**Your objective:**
Across the listing, how many lines contain "degrees"? The reply is the number alone.

**Data in this exercise:**
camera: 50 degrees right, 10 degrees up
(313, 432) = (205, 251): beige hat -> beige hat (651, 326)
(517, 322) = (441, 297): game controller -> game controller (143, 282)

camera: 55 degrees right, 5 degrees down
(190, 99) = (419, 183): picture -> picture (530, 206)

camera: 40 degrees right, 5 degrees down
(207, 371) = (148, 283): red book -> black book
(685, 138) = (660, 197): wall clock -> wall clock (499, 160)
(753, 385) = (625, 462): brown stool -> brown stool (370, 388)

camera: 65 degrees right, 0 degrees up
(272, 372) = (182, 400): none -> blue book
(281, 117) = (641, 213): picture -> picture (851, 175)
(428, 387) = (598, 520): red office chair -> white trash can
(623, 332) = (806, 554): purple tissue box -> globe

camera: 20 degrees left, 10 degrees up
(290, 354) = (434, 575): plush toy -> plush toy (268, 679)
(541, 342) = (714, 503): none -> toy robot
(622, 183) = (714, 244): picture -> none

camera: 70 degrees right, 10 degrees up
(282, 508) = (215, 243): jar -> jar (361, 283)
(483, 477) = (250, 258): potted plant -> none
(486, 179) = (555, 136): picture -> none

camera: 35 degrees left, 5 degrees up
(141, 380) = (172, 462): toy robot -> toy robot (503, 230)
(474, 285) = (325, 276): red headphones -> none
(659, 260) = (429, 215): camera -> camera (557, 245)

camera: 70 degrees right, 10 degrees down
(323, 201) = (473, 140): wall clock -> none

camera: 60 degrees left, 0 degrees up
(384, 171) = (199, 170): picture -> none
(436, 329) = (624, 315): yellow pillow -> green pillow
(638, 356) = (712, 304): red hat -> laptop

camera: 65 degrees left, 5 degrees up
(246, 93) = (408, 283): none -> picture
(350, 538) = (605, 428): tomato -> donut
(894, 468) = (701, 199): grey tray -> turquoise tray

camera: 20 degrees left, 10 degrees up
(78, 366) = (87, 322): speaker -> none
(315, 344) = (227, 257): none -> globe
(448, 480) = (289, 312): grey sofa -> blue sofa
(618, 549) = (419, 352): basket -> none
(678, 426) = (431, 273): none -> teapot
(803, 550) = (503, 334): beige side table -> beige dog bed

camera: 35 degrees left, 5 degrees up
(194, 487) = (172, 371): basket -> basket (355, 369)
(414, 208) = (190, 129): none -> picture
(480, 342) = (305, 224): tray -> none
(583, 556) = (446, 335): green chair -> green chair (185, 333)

**Output for this task:**
12